WASHINGTON ― Looks like the Supreme Court decided not to micromanage how deli shops in New York do business. At least not today.
The high court on Wednesday confronted complicated First Amendment issues when it ruled on a puzzling New York law that penalizes merchants that tell customers they’ll be charged higher fees for using credit cards. But the justices sidestepped the final question by punting the case back to the lower court.
So-called “swipe” surcharges, imposed by some small businesses on people who pay with plastic, are not uncommon. New York has a law that explicitly bans such surcharges. It does not, however, prohibit discounts for people who pay with cash.
A group of shops challenged the measure as unconstitutional because it limits their speech. They argue that the law effectively prevents them from informing customers that they have two options — paying with cash, which is cheaper, or using a credit card, which will cost more.

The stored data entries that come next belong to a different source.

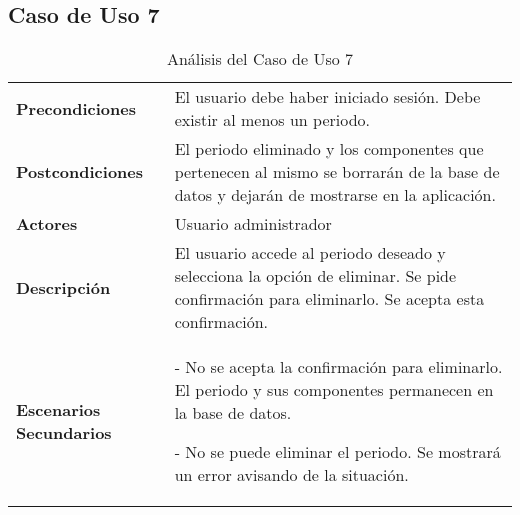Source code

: \subsection{Caso de Uso 7}
\begin{table}[H]
  \centering
  \vspace{-5mm}
  \caption{Análisis del Caso de Uso 7}
    \begin{tabular}{p{7.5em}p{24.145em}}
    \toprule
    \rowcolor[rgb]{ .871,  .918,  .965} \multicolumn{2}{p{31.645em}}{\textbf{Eliminar periodo}} \\
    \midrule
    \rowcolor[rgb]{ .906,  .902,  .902} \textbf{Precondiciones} & \cellcolor[rgb]{ 1,  1,  1}El usuario debe haber iniciado sesión. Debe existir al menos un periodo. \\
    \midrule
    \rowcolor[rgb]{ .906,  .902,  .902} \textbf{Postcondiciones} & \cellcolor[rgb]{ 1,  1,  1}El periodo eliminado y los componentes que pertenecen al mismo se borrarán de la base de datos y dejarán de mostrarse en la aplicación. \\
    \midrule
    \rowcolor[rgb]{ .906,  .902,  .902} \textbf{Actores} & \cellcolor[rgb]{ 1,  1,  1}Usuario administrador \\
    \midrule
    \rowcolor[rgb]{ .906,  .902,  .902} \textbf{Descripción} & \cellcolor[rgb]{ 1,  1,  1}El usuario accede al periodo deseado y selecciona la opción de eliminar. Se pide confirmación para eliminarlo. Se acepta esta confirmación. \\
    \midrule
    \rowcolor[rgb]{ .906,  .902,  .902} \textbf{Escenarios          Secundarios} & \cellcolor[rgb]{ 1,  1,  1}- No se acepta la confirmación para eliminarlo. El periodo y sus componentes permanecen en la base de datos.\par - No se puede eliminar el periodo. Se mostrará un error avisando de la situación. \\
    \bottomrule
    \end{tabular}%
\end{table}%
 
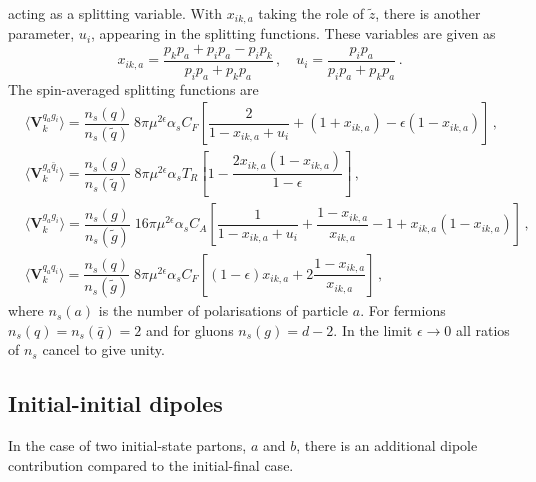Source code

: \documentclass[main.tex]{subfiles}
\begin{document}
        acting as a splitting variable.
        With $x_{ik,a}$ taking the role of $\tilde{z}$, there is another
        parameter, $u_{i}$, appearing in the splitting functions.
        These variables are given as
        \begin{equation}\label{eqn:x_ika}
            x_{ik,a} = \dfrac{p_{k}p_{a}+p_{i}p_{a}-p_{i}p_{k}}{p_{i}p_{a} + p_{k}p_{a}} \, , \quad u_{i} = \dfrac{p_{i}p_{a}}{p_{i}p_{a} + p_{k}p_{a}} \, .
        \end{equation}
        The spin-averaged splitting functions are
        \begin{align}\label{eqn:V_aik}
            &\langle \boldsymbol{V}_{k}^{q_{a}g_{i}} \rangle = \dfrac{n_{s}(q)}{n_{s}(\tilde{q})} \; 8\pi \mu^{2\epsilon} \alpha_{s} C_{F} \left[\dfrac{2}{1-x_{ik,a} + u_{i}} + (1+x_{ik,a}) - \epsilon(1-x_{ik,a})\right] \, , \nonumber \\
            &\langle \boldsymbol{V}_{k}^{g_{a}\bar{q}_{i}} \rangle = \dfrac{n_{s}(g)}{n_{s}(\tilde{q})} \; 8\pi \mu^{2\epsilon} \alpha_{s} T_{R} \left[1 - \dfrac{2x_{ik,a}(1-x_{ik,a})}{1-\epsilon}\right] \, , \nonumber \\
            &\langle \boldsymbol{V}_{k}^{g_{a}g_{i}} \rangle = \dfrac{n_{s}(g)}{n_{s}(\tilde{g})} \; 16\pi \mu^{2\epsilon} \alpha_{s} C_{A} \left[\dfrac{1}{1-x_{ik,a} + u_{i}} + \dfrac{1-x_{ik,a}}{x_{ik,a}} - 1 + x_{ik,a}(1-x_{ik,a}) \right] \, , \nonumber \\
            &\langle \boldsymbol{V}_{k}^{q_{a}q_{i}} \rangle = \dfrac{n_{s}(q)}{n_{s}(\tilde{g})} \; 8\pi \mu^{2\epsilon} \alpha_{s} C_{F} \left[(1-\epsilon)x_{ik,a} + 2\dfrac{1-x_{ik,a}}{x_{ik,a}} \right] \, ,
        \end{align}
        where $n_{s}(a)$ is the number of polarisations of particle $a$.
        For fermions $n_{s}(q) = n_{s}(\bar{q}) = 2$
        and for gluons $n_{s}(g) = d-2$. In the limit $\epsilon \rightarrow 0$
        all ratios of $n_{s}$ cancel to give unity.

    \subsection{Initial-initial dipoles}
        In the case of two initial-state partons, $a$ and $b$, there
        is an additional dipole contribution compared to the initial-final case.
        
\end{document}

The Supreme Court, in a decision written by Chief Justice John Roberts, concluded that the New York law regulates the speech of shop owners because it directs how they may or may not communicate prices to their customers. It does nothing to actually set price controls, which the government has the power to do.
Using dollars and cents, Roberts explained how the New York scheme plays out in the real world.
“A merchant who wants to charge $10 for cash and $10.30 for credit may not convey that price any way he pleases,” Roberts wrote. “He is not free to say ‘$10, with a 3% credit card surcharge’ or ‘$10, plus $0.30 for credit’ because both of those displays identify a single sticker price — $10 — that is less than the amount credit card users will be charged.”
“Instead,” Roberts wrote, “if the merchant wishes to post a single sticker price, he must display $10.30 as his sticker price.”
Precisely because the New York law doesn’t allow businesses to be transparent and advertise both the lower and the higher price, the court concluded that it’s not “like a typical price regulation” and thus the First Amendment should apply.
But the justices didn’t take the last step in Expressions Hair Design v. Schneiderman and decide what should happen to the law. Instead, they sent the case back to the federal appeals court to determine whether the law is constitutional.
This quarter-loaf outcome is worse than none. Justice Sonia Sotomayor
Confused yet? Justice Stephen Breyer, who during oral argument had expressed concern that weaponizing the First Amendment in this area might encourage judges to become price regulators, wrote a separate opinion agreeing with the majority’s result. But he emphasized that the law’s “operation is unclear” and that New York’s top state court may be best equipped to determine what it means.
He also cautioned that “it is wiser” not to get too hung up on what exactly the government is trying to regulate in any given case. “But that is because virtually all government regulation affects speech,” Breyer wrote. “Human relations take place through speech. And human relations include community activities of all kinds — commercial and otherwise.”
Justice Sonia Sotomayor, joined in an usual pairing by Justice Samuel Alito, also wrote separately to concur in the result. But she argued that the main ruling didn’t do enough and would leave the issue bouncing around in the lower courts.
“This quarter-loaf outcome is worse than none,” she wrote.
Sotomayor said that she too would have asked New York’s highest court to clarify exactly what this “elusive” law does. But she preferred that the Supreme Court do that in the first place, “rather than contribute to the piecemeal resolution of this case.”
A spokeswoman for Eric Schneiderman, the New York attorney general, said that the state respects the court’s ruling and that they would continue to defend the credit card surcharge law in the lower courts.